═════ Task material

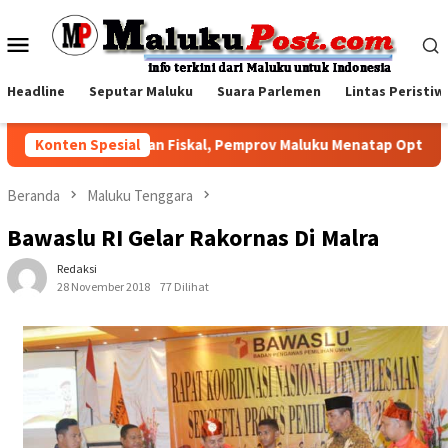
Loncat
ke
Menu
konten
Mobile
Headline
Seputar Maluku
Suara Parlemen
Lintas Peristiw
 Tengah Tekanan Fiskal, Pemprov Maluku Menatap Optimistis Sem
Konten Spesial
Beranda
Maluku Tenggara
Bawaslu RI Gelar Rakornas Di Malra
Redaksi
28 November 2018
77 Dilihat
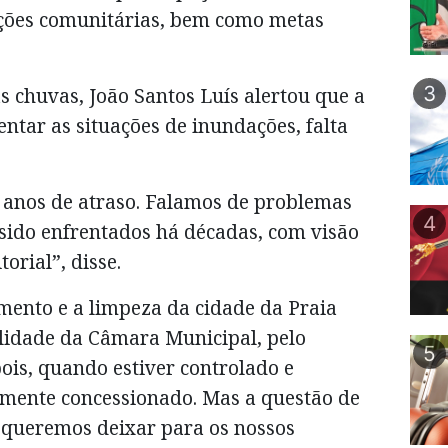
ações comunitárias, bem como metas
3
 chuvas, João Santos Luís alertou que a
entar as situações de inundações, falta
 anos de atraso. Falamos de problemas
4
 sido enfrentados há décadas, com visão
orial”, disse.
mento e a limpeza da cidade da Praia
lidade da Câmara Municipal, pelo
5
ois, quando estiver controlado e
tamente concessionado. Mas a questão de
 queremos deixar para os nossos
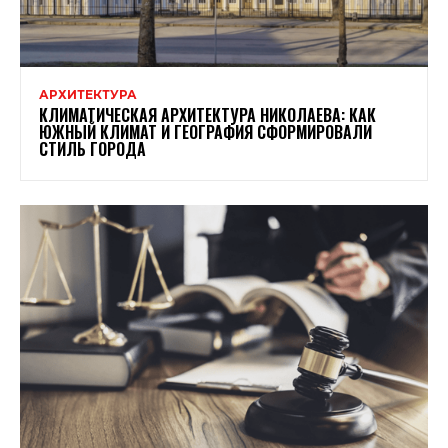
АРХИТЕКТУРА
КЛИМАТИЧЕСКАЯ АРХИТЕКТУРА НИКОЛАЕВА: КАК
ЮЖНЫЙ КЛИМАТ И ГЕОГРАФИЯ СФОРМИРОВАЛИ
СТИЛЬ ГОРОДА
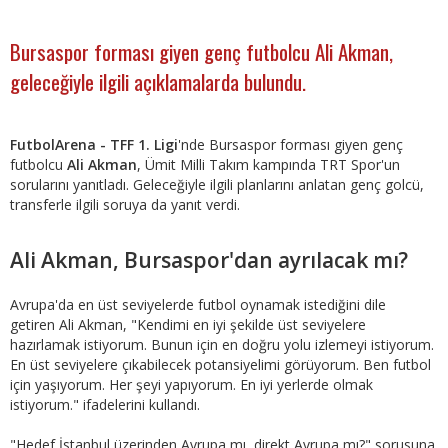
Bursaspor forması giyen genç futbolcu Ali Akman,
geleceğiyle ilgili açıklamalarda bulundu.
FutbolArena - TFF 1. Ligi
'nde Bursaspor forması giyen genç
futbolcu
Ali Akman
, Ümit Milli Takım kampında TRT Spor'un
sorularını yanıtladı. Geleceğiyle ilgili planlarını anlatan genç golcü,
transferle ilgili soruya da yanıt verdi.
Ali Akman, Bursaspor'dan ayrılacak mı?
Avrupa'da en üst seviyelerde futbol oynamak istediğini dile
getiren Ali Akman, "Kendimi en iyi şekilde üst seviyelere
hazırlamak istiyorum. Bunun için en doğru yolu izlemeyi istiyorum.
En üst seviyelere çıkabilecek potansiyelimi görüyorum. Ben futbol
için yaşıyorum. Her şeyi yapıyorum. En iyi yerlerde olmak
istiyorum." ifadelerini kullandı.
"Hedef İstanbul üzerinden Avrupa mı, direkt Avrupa mı?" sorusuna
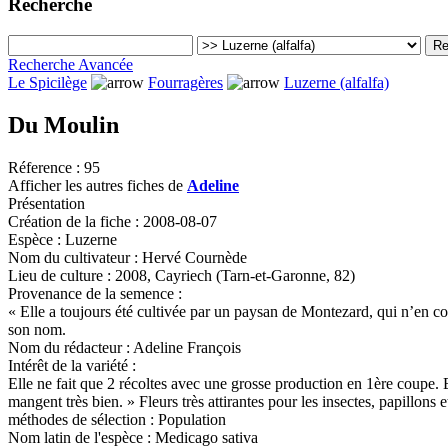
Recherche
Recherche Avancée
Le Spicilège
Fourragères
Luzerne (alfalfa)
Du Moulin
Réference :
95
Afficher les autres fiches de
Adeline
Présentation
Création de la fiche :
2008-08-07
Espèce :
Luzerne
Nom du cultivateur :
Hervé Cournède
Lieu de culture :
2008, Cayriech (Tarn-et-Garonne, 82)
Provenance de la semence :
« Elle a toujours été cultivée par un paysan de Montezard, qui n’en con
son nom.
Nom du rédacteur :
Adeline François
Intérêt de la variété :
Elle ne fait que 2 récoltes avec une grosse production en 1ère coupe. 
mangent très bien. » Fleurs très attirantes pour les insectes, papillon
méthodes de sélection :
Population
Nom latin de l'espèce :
Medicago sativa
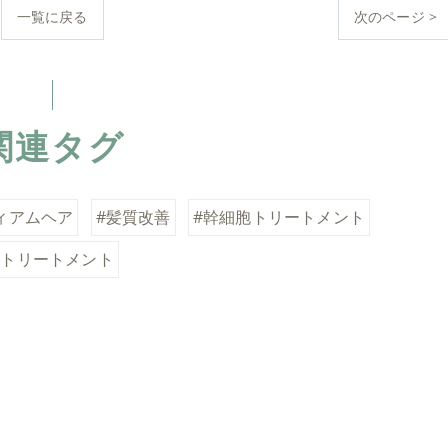
一覧に戻る
次のページ >
関連タグ
ィアムヘア
#髪質改善
#幹細胞トリートメント
#トリートメント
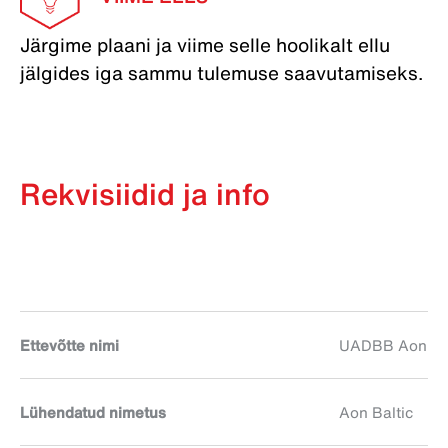
Järgime plaani ja viime selle hoolikalt ellu
jälgides iga sammu tulemuse saavutamiseks.
Rekvisiidid ja info
Ettevõtte nimi
UADBB Aon Balti
Lühendatud nimetus
Aon Baltic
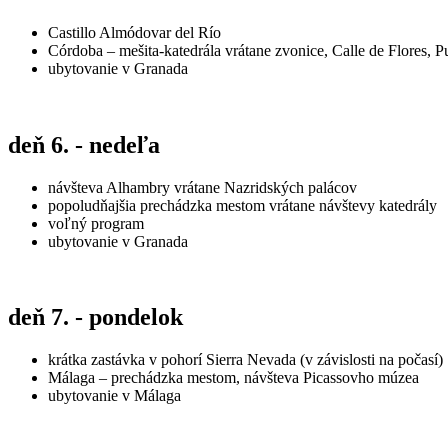
Castillo Almódovar del Río
Córdoba – mešita-katedrála vrátane zvonice, Calle de Flores,
ubytovanie v Granada
deň 6. - nedeľa
návšteva Alhambry vrátane Nazridských palácov
popoludňajšia prechádzka mestom vrátane návštevy katedrály
voľný program
ubytovanie v Granada
deň 7. - pondelok
krátka zastávka v pohorí Sierra Nevada (v závislosti na počasí)
Málaga – prechádzka mestom, návšteva Picassovho múzea
ubytovanie v Málaga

══════════

» **Task objective**
From the entries above, print the lines between the one holding "Bursaspor forması giyen genç futbolcu" and the one holding "şekilde üst seviyelere", inclusive, reproducing each one without changes.

» **Solution**
Bursaspor forması giyen genç futbolcu Ali Akman,
geleceğiyle ilgili açıklamalarda bulundu.
FutbolArena - TFF 1. Ligi
'nde Bursaspor forması giyen genç
futbolcu
Ali Akman
, Ümit Milli Takım kampında TRT Spor'un
sorularını yanıtladı. Geleceğiyle ilgili planlarını anlatan genç golcü,
transferle ilgili soruya da yanıt verdi.
Ali Akman, Bursaspor'dan ayrılacak mı?
Avrupa'da en üst seviyelerde futbol oynamak istediğini dile
getiren Ali Akman, "Kendimi en iyi şekilde üst seviyelere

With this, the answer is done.